As we head into the game with the largest crowd to ever attend a Super Bowl since Super Bowl XIV, I noted the rise in the popularity of the game since the first Super Bowl. Watching the footage in the HBO film, Lombardi, the Coliseum was sparsely populated. It was the Green Bay dynasty that led the charge with nine championships prior to the game with the rich history of small town football, Curly Lambeau and $500.00 for equipment by the Indian Packing Company 48 years prior to Super Bowl I.
As Mike McCarthy enters the game overcoming a time this season where fifteen players were on injured reserve, he can hold his head high in the shadow of Lombardi and Holgren. Aaron Rogers does not need to step out of the shadow of disgraced Brett Favre; he stands in the greatness of Bart Starr’s humble and exceptional career.

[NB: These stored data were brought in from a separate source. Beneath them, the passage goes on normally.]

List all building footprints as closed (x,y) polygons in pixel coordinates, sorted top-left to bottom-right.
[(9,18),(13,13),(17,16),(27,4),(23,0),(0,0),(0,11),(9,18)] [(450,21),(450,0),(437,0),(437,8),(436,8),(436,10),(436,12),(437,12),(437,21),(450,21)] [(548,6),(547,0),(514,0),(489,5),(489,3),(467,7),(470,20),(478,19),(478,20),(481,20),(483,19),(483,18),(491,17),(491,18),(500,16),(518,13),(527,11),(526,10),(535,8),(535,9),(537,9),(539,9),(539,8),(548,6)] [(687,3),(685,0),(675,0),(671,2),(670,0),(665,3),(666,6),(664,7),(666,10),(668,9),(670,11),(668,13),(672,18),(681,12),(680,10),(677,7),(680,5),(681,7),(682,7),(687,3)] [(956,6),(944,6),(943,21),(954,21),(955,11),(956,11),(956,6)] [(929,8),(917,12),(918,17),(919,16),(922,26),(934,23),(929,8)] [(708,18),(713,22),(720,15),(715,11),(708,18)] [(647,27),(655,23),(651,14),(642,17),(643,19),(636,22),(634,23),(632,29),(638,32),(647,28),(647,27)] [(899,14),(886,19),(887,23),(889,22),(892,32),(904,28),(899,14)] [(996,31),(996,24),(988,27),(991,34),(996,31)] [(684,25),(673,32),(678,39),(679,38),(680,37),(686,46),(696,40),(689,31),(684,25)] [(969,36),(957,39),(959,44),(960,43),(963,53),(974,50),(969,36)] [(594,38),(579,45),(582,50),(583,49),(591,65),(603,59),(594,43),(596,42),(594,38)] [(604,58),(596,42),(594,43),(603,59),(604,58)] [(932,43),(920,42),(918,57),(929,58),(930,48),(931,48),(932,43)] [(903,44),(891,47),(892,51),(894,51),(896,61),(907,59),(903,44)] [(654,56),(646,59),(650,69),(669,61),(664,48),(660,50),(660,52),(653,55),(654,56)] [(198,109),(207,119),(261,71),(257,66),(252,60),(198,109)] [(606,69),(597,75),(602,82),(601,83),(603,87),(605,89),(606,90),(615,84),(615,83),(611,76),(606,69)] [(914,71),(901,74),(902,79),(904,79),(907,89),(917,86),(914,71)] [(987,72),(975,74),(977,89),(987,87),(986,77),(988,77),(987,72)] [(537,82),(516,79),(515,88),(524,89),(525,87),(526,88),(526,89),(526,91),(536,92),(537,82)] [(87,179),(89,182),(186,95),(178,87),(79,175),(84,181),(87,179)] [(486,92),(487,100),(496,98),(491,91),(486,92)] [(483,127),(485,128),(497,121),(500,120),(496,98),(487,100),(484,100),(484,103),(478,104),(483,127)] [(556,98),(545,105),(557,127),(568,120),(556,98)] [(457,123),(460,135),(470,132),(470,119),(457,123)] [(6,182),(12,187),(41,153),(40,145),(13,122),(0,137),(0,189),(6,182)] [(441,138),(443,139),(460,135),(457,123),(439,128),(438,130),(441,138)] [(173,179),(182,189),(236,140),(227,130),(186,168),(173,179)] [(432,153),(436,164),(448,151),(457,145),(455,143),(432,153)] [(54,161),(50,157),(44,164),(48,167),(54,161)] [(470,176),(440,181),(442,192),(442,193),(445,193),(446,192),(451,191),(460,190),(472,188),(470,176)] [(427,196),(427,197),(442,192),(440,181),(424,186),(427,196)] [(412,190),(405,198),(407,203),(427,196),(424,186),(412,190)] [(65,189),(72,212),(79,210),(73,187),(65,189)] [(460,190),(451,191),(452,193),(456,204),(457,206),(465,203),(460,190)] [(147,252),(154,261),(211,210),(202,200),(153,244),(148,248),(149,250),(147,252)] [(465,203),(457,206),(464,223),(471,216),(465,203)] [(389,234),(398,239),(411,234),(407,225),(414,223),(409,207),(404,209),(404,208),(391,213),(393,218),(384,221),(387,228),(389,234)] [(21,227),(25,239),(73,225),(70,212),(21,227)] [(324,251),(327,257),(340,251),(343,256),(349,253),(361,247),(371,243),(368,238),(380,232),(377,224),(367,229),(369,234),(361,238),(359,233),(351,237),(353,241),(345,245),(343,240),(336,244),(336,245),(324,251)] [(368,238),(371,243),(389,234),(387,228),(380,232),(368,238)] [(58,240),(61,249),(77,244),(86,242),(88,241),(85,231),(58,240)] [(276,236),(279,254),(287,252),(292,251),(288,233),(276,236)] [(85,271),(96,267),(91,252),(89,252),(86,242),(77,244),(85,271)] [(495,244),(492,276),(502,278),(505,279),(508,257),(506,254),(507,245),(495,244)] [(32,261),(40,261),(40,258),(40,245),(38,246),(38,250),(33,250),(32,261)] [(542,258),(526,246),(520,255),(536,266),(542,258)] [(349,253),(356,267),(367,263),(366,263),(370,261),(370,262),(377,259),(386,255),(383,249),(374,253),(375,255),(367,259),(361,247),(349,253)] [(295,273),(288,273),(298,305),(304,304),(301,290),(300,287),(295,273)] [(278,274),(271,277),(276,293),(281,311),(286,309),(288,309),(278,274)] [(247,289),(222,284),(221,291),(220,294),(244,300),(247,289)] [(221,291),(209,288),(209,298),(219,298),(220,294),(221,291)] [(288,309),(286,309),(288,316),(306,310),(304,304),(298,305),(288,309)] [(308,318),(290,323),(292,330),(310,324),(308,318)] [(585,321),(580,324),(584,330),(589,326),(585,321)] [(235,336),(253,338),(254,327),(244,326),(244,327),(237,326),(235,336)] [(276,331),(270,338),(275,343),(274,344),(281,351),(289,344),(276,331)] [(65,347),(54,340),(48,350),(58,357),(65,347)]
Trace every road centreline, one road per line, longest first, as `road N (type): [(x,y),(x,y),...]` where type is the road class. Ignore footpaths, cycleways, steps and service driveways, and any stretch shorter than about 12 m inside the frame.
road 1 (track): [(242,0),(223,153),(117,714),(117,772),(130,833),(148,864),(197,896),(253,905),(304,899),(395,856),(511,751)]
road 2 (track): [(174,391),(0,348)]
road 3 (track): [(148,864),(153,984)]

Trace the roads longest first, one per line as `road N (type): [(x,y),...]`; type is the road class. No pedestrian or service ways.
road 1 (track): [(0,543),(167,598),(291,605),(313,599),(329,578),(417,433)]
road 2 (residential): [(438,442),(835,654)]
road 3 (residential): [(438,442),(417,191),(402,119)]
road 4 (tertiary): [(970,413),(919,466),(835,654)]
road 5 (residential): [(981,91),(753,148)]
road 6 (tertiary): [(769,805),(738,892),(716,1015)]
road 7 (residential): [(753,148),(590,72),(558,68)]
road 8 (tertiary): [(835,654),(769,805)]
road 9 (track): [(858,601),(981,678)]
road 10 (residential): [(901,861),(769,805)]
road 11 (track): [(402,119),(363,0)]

I was a big fan of Favre but I enjoy the modest demeanor of Rogers who is leading his team to a Super Bowl the same year Brett embarrassed himself on and off the field. Now that I am sooooo over Brett Who, it’s hard not to take delight in this.
Even as a fan, I didn’t know the “G” logo created in 1961 by equipment manager George Braisher stands for “greatness” and not Green Bay. How fitting they have returned to the battlefield of the Super Bowl gridiron.
When you think of the Green Bay Packers, think about the beginning of pro football, steadfast and stalwart fans, the Ice Bowl where the referees could not blow their whistles because they stuck to their lips, and a coach battling a league and nation in the 60’s to support a black player’s rights.